[Data excerpts]

------------------------------------------------

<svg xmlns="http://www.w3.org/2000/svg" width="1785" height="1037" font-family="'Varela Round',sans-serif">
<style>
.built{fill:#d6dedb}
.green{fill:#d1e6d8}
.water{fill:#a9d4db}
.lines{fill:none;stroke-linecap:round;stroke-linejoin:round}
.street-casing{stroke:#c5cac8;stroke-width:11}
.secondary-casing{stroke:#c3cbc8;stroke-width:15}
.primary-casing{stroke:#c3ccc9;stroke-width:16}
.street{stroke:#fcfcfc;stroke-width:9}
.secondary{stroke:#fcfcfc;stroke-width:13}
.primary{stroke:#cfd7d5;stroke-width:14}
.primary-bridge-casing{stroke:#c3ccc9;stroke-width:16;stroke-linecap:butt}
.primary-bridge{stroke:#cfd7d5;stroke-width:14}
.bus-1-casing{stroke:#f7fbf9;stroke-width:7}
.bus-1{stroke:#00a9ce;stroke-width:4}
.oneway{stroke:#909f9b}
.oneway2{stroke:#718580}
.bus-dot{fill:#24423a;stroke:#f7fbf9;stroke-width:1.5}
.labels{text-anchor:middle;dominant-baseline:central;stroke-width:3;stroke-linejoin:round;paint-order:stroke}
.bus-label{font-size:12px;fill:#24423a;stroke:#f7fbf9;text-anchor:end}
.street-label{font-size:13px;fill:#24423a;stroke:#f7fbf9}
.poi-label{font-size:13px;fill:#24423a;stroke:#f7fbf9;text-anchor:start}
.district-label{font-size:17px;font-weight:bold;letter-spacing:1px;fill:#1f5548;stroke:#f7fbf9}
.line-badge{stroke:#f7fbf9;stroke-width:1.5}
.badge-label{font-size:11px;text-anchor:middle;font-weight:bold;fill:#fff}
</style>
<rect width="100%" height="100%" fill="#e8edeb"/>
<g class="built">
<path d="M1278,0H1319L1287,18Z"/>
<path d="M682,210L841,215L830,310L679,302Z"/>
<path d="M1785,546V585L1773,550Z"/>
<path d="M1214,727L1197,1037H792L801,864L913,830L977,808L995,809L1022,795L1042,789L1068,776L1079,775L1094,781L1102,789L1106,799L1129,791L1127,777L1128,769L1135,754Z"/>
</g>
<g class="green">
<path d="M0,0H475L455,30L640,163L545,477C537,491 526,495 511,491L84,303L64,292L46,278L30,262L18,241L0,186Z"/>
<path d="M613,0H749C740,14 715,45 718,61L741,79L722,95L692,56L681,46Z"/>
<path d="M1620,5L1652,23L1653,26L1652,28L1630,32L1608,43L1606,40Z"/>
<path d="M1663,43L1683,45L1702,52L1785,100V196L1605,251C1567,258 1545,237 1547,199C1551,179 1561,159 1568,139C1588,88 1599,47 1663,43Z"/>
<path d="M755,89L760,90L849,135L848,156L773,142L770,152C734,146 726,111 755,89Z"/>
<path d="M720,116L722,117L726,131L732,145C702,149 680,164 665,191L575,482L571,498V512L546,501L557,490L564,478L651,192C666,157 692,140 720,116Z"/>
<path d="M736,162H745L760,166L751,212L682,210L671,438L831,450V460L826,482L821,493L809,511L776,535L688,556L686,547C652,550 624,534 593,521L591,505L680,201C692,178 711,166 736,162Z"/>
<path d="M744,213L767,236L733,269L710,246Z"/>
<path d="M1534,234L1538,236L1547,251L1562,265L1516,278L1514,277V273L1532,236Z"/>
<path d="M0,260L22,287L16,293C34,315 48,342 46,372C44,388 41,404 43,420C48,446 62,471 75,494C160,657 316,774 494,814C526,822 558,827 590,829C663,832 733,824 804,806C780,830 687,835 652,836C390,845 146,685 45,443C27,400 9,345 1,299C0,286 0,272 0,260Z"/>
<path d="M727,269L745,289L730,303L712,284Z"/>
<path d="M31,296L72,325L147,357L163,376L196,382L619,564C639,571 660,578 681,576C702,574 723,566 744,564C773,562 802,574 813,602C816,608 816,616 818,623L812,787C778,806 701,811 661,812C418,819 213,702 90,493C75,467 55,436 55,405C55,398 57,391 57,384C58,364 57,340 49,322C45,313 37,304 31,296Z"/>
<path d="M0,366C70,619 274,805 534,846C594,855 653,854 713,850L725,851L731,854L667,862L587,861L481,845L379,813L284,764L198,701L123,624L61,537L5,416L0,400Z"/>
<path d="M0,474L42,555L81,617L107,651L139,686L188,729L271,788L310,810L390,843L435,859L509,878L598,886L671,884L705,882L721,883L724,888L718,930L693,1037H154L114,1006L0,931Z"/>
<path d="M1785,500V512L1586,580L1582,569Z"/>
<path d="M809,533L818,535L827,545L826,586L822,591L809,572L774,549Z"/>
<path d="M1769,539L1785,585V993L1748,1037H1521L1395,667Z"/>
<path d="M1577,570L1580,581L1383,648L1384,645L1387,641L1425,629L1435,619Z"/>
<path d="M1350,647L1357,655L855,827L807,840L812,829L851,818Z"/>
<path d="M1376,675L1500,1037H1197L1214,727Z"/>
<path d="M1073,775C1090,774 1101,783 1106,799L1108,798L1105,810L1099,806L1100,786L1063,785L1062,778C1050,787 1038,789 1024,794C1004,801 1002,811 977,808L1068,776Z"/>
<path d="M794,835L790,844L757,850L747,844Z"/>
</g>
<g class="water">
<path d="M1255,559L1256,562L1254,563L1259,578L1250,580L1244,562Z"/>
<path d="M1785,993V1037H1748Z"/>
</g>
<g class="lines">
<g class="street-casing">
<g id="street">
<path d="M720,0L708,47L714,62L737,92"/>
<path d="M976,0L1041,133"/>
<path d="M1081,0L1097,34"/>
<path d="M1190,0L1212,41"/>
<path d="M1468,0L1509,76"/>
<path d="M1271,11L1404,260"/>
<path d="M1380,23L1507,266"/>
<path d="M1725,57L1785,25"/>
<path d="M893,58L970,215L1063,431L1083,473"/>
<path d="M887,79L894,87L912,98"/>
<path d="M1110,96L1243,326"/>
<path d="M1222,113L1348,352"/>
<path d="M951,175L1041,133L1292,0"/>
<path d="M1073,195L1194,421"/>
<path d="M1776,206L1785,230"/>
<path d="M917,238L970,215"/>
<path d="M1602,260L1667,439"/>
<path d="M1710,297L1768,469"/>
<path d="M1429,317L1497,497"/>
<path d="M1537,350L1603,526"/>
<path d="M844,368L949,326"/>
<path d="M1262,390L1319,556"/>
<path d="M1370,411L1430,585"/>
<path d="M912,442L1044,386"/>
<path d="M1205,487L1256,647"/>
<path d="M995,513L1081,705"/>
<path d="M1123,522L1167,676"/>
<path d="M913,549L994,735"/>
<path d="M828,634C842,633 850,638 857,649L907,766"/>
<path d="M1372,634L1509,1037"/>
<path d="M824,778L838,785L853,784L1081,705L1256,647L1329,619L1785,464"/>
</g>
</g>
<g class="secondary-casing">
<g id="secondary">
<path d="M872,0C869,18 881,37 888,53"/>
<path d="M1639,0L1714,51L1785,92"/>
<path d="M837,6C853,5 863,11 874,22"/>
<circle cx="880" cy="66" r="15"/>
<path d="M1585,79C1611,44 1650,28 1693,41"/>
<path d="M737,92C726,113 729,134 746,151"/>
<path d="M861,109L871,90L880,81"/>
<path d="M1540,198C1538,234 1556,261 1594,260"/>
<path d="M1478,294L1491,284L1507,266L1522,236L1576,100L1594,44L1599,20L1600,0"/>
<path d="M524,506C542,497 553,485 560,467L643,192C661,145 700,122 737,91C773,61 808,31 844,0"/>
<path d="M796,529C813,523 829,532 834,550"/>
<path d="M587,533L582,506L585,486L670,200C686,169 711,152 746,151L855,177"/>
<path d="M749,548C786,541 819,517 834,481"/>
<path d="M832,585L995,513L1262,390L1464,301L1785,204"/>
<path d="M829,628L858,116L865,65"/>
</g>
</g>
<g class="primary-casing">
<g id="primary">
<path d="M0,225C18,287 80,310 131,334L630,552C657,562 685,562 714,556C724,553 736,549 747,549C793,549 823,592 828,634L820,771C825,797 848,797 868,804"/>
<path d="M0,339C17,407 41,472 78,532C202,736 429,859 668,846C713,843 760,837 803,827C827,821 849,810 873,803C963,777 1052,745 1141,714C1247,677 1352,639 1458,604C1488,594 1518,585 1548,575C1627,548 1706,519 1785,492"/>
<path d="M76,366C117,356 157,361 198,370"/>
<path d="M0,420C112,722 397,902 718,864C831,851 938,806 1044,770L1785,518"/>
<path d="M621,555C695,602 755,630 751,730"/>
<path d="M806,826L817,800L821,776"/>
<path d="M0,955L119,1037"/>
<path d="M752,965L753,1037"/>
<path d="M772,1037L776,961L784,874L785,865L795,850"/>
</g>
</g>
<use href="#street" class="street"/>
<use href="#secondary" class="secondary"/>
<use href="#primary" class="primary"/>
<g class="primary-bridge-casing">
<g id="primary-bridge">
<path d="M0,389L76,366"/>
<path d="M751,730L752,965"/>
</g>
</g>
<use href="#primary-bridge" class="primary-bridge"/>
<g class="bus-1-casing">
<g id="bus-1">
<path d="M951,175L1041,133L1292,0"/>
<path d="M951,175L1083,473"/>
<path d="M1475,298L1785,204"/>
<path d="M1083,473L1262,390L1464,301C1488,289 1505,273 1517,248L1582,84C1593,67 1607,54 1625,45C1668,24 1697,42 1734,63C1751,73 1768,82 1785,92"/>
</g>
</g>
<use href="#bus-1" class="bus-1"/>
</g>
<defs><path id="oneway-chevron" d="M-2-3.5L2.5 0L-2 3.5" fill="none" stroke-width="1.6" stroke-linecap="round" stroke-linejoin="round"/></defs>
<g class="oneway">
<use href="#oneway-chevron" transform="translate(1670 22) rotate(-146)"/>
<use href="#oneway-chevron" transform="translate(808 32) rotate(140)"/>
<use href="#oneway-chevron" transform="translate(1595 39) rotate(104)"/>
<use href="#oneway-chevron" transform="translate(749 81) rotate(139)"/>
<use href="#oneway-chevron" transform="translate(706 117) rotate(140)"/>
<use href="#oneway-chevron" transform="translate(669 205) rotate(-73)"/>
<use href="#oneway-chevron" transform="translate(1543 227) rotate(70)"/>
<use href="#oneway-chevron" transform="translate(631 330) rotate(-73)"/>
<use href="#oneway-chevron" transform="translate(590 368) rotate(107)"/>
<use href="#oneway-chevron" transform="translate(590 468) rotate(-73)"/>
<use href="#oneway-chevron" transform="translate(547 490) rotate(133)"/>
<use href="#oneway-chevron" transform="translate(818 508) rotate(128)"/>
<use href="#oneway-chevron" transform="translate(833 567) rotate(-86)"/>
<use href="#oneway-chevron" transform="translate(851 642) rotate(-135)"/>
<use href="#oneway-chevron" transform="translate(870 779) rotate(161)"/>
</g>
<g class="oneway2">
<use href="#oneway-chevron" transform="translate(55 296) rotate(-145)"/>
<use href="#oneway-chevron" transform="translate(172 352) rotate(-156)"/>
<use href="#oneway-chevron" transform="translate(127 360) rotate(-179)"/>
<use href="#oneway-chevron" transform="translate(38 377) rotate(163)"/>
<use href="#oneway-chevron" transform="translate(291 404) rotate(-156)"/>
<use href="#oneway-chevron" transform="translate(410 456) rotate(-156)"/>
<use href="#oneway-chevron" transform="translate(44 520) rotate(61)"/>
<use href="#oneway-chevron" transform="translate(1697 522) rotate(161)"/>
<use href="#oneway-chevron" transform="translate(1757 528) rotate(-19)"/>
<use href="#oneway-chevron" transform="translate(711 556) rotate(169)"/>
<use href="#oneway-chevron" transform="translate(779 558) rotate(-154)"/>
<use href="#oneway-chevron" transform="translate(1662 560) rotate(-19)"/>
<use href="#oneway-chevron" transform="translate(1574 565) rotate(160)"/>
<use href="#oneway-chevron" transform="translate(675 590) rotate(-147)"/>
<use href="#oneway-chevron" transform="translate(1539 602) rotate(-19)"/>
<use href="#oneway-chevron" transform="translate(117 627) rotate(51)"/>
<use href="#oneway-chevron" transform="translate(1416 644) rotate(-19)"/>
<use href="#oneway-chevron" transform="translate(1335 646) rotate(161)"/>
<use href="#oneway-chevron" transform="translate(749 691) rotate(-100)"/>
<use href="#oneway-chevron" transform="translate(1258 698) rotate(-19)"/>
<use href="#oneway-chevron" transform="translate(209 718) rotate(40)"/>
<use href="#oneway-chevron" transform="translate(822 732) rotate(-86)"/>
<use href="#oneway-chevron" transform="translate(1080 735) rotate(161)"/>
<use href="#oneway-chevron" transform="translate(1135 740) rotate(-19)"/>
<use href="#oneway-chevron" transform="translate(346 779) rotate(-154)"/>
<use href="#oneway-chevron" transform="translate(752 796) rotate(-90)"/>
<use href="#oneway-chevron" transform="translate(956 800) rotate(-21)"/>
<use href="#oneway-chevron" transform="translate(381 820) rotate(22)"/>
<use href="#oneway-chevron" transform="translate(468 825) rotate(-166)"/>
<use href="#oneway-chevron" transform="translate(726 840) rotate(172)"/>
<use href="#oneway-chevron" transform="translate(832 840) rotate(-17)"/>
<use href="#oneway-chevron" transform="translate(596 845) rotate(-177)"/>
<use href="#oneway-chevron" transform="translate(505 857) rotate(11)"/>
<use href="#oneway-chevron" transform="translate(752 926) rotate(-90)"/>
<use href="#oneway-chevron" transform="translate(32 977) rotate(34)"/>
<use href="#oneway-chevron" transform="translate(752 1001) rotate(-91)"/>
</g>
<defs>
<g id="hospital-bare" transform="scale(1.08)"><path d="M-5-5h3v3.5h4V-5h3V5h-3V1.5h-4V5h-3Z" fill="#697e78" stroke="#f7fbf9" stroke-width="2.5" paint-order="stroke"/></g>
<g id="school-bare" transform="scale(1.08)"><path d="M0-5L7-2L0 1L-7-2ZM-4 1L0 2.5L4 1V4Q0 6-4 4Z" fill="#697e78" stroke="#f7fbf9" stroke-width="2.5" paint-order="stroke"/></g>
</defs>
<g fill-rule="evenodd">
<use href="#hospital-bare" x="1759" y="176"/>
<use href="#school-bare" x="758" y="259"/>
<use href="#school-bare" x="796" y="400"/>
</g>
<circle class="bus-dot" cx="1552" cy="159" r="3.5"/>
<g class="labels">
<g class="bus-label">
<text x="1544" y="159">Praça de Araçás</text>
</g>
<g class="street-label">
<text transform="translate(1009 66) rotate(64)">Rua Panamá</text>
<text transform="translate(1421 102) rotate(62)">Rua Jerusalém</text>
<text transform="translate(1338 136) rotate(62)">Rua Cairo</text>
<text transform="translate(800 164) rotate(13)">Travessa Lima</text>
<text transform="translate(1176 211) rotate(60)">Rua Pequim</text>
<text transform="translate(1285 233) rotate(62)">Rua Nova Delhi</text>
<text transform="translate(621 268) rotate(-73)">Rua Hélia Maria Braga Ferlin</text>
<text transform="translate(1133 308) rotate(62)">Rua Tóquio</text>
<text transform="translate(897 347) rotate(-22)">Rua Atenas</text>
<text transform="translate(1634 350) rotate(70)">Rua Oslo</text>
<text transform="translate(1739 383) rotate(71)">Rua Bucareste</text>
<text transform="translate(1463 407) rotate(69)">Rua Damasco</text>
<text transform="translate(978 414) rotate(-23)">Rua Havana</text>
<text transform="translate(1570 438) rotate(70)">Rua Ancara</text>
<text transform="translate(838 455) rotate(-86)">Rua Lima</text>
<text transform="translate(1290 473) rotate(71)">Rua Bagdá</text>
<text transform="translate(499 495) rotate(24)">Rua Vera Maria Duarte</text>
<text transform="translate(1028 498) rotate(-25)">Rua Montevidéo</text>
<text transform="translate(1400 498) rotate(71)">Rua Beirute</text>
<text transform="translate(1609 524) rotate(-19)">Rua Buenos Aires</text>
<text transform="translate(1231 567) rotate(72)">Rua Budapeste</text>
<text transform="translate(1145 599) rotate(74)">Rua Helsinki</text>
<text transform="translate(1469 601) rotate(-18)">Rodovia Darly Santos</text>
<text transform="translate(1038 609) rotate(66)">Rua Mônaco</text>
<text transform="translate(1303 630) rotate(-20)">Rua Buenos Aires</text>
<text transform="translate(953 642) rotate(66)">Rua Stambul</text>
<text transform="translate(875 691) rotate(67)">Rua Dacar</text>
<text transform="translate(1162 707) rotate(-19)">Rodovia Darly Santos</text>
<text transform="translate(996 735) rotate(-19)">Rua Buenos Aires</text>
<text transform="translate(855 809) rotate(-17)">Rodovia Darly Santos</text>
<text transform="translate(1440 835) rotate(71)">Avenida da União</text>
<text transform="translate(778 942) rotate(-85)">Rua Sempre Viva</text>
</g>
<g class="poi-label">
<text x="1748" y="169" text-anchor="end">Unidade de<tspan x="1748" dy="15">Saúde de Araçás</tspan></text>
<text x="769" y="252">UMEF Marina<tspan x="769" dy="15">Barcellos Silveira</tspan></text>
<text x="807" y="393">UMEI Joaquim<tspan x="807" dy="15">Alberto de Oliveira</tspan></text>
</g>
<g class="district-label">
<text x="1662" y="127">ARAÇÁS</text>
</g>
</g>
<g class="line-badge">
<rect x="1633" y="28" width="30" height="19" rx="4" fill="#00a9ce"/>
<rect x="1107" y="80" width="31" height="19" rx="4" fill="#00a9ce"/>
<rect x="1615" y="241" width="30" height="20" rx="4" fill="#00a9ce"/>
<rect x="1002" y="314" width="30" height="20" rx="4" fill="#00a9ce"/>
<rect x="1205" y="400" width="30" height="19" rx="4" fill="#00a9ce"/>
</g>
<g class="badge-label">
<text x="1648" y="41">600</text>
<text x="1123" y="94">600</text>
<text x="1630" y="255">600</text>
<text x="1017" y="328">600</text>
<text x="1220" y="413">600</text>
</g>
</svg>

------------------------------------------------

Work item:
Look for the word "lines" in the data, then return every line that contains it.

Output:
.lines{fill:none;stroke-linecap:round;stroke-linejoin:round}
<g class="lines">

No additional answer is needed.